Оказался в стороне от почина, отзвуки которого уже прогремели по области, и весь участок работ по подготовке перекрытия реки, где теперь безраздельно командовал Дюжев. Там подтвердили обязательство заставить реку свернуть со своего вековечного пути в намеченный срок и ничего к этому не прибавили. А когда на совещании командного состава стройки Дюжева стали уговаривать, он только улыбнулся и процитировал какого-то древнего римлянина:
— «Я делаю, что могу, пусть больше сделают могущие».
И Петин, динамичный, требовательный Петин, сумевший в короткое время сосредоточить в руках все вожжи управления и путем не очень даже заметных передвижек расставить на решающих участках близких ему людей, к удивлению участников совещания, только скупо улыбнулся:
— Ну, Павел Васильевич, вы у нас на правах вольного города Данцига... Впрочем, с вас хватит и перекрытия.
Письмо рабочих, инженеров и техников Оньстроя, к которому малое время спустя присоединились коллективы строительств всего Дивноярского промышленного комплекса, наделало немало шума. Сообщение о нем передало ТАСС. Одна из столичных газет на видном месте поместила большую статью исполняющего обязанности начальника строительства В. А. Петина. Она так и называлась — «Бросок к коммунизму». И кое-кто из людей, близко знавших Вячеслава Ананьевича и когда-то недоумевавших, зачем ему, видному, преуспевающему инженеру, понадобилось менять столицу на таежную глушь, читая эту статью, понимающе усмехался:
— Все ясно. Выждал и пошел в гору... Этот на ходу у самой эпохи подметки срежет.
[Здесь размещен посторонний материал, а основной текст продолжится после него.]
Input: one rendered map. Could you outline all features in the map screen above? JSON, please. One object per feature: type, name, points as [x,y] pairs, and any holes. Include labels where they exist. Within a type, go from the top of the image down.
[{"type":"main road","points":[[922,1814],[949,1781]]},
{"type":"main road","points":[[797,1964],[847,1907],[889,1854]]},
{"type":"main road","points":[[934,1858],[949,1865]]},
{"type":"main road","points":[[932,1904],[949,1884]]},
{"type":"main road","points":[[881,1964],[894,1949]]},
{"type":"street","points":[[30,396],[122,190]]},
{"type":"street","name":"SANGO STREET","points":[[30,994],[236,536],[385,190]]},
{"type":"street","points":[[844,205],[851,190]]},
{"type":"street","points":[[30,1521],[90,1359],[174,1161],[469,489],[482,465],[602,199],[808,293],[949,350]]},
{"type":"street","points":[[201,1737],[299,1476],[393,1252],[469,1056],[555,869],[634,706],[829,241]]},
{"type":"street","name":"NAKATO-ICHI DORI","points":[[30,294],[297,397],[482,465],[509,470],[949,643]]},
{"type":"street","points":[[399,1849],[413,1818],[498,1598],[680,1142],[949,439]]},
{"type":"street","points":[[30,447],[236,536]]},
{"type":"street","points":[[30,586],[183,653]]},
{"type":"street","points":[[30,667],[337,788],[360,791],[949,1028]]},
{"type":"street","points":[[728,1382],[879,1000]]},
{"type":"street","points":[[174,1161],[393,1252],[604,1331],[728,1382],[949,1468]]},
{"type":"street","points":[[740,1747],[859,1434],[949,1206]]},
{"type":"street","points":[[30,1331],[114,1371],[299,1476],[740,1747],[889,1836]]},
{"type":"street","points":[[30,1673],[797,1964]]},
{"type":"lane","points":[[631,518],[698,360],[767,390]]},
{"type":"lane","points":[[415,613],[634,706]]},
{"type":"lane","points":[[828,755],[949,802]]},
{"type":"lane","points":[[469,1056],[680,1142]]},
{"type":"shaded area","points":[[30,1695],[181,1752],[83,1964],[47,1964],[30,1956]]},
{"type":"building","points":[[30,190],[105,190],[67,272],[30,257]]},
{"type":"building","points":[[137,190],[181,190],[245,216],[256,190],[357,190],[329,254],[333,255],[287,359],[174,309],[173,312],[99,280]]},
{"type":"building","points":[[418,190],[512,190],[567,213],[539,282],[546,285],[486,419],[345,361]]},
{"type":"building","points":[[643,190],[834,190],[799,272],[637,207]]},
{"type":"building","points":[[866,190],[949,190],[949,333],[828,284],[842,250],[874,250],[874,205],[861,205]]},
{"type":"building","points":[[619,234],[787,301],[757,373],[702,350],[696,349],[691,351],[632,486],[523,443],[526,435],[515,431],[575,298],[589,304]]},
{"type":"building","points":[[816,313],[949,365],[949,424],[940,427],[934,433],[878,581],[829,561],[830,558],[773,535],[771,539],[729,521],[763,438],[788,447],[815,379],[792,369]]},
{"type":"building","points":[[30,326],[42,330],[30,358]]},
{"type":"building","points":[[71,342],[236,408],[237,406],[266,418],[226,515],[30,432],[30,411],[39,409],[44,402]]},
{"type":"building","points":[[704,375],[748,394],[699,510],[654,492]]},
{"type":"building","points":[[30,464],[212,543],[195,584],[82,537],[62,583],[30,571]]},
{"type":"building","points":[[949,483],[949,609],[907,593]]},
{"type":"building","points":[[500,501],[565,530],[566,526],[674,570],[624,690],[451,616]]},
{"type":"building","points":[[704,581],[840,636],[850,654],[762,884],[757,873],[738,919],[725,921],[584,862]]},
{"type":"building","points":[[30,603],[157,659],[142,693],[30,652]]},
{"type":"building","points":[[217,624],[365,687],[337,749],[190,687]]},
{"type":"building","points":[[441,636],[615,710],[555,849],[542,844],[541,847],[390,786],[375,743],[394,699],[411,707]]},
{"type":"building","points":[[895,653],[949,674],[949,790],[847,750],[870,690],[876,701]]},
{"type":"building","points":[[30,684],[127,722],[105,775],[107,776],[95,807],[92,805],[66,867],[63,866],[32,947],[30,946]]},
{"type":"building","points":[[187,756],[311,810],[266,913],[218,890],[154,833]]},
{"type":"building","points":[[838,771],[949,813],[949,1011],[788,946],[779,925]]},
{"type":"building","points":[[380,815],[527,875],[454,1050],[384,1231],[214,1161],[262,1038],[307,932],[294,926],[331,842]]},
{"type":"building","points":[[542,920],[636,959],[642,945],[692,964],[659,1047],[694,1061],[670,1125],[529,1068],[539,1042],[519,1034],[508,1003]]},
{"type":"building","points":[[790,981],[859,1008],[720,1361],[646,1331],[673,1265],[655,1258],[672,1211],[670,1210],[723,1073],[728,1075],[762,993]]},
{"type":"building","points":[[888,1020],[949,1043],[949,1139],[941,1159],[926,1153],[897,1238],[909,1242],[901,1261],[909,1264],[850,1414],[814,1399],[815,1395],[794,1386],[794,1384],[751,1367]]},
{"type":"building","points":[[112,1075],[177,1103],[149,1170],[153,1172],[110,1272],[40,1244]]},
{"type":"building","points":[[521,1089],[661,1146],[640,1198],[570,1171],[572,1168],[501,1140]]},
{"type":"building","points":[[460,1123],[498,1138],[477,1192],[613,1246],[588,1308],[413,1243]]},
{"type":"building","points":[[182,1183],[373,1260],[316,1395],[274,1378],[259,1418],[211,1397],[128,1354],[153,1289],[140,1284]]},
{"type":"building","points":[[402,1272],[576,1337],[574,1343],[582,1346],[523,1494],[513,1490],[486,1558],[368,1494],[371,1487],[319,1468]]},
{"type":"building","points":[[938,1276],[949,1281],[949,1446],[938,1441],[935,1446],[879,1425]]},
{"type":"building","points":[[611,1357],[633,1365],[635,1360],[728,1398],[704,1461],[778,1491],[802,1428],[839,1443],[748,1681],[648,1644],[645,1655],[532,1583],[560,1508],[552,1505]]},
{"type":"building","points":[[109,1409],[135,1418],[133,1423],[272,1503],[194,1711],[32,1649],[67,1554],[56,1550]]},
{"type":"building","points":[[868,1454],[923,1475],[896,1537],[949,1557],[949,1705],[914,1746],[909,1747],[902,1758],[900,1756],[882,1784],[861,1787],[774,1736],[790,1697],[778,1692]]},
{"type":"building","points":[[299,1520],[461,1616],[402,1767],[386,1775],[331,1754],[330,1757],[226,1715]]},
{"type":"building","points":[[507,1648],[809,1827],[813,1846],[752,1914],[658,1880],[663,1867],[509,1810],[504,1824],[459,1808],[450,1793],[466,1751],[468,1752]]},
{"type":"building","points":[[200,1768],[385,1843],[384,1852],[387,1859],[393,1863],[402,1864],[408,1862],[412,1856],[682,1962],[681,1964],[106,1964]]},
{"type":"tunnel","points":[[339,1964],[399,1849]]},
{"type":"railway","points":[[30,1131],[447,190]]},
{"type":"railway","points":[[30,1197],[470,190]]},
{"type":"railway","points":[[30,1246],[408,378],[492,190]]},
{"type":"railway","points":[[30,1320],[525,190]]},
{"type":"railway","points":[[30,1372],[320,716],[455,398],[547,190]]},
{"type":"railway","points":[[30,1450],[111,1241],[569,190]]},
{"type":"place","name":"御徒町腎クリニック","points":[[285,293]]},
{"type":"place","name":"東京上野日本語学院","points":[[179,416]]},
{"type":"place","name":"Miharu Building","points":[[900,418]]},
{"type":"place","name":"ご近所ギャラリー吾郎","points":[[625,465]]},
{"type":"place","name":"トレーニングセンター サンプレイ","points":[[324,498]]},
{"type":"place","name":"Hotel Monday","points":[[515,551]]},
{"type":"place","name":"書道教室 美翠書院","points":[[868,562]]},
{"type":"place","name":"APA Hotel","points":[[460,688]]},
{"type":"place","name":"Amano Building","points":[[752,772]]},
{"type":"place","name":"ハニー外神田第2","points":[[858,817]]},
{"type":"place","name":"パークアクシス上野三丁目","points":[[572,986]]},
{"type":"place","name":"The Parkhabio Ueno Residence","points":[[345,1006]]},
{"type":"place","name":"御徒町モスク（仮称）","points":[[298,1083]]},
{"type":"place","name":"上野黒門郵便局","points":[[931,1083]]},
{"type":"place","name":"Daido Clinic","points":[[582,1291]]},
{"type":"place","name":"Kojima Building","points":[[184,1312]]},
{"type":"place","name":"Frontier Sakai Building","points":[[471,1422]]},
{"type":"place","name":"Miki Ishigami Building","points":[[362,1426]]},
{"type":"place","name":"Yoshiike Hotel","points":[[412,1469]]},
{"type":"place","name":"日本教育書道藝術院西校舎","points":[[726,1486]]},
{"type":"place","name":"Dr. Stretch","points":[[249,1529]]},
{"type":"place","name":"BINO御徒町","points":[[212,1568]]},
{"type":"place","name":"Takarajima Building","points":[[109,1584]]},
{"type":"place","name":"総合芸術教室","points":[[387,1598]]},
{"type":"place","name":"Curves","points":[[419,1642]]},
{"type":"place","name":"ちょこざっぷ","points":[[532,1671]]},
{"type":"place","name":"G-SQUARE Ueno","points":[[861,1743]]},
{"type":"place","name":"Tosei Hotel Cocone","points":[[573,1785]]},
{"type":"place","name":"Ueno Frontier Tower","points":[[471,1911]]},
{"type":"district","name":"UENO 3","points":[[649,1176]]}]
Хотя день этот минул уже давно, Федор Григорьевич Литвинов помнил ощущение беспомощного недоумения, когда, придя в себя, он вдруг увидел над головой сложенный из толстых, грубо отесанных бревен потолок, проконопаченный клочьями седого болотного мха. Мелькнула мысль: «Куда же меня черт занес!», и он сделал движение, чтобы, сбросив одеяло, соскочить с постели. Но тут будто током пронзила его острая боль. Тело стало влажным и как бы ватным. Сильные женские руки, протянувшиеся откуда-то от изголовья, подхватили и осторожно опустили его голову на подушку. Знакомый голос произнес:
— Федор Григорьевич, вам нельзя двигаться.
Тут все вспомнилось. Догадался: его принесли на охотничий станок. Попробовал весело спросить: «Кто же это мною командует?» — и поразился, как слаб и тих был голос.
— Это я, Василиса. — Девушка обошла кровать, встала в ногах. На фоне узенького, прорезанного в одном из бревен оконца обрисовалась ее сильная, стройная фигура. — Вам велено лежать неподвижно на спине. Разговаривать нельзя.
— Кем велено?
— Врачами по радио... Сейчас, слышите, на дворе пуржит, — она махнула рукой в сторону грубо сколоченной двери, которую встряхивал, будто пытаясь открыть, порывистый ветер. — Вот отпуржит, и придет эта ваша стрекоза с врачом, а пока лежите, а я на ваши вопросы отвечать не буду. — И девушка решительно уселась на толстом полене и, уткнувшись в книгу, принялась бормотать немецкие слова, делая вид, что целиком поглощена этим.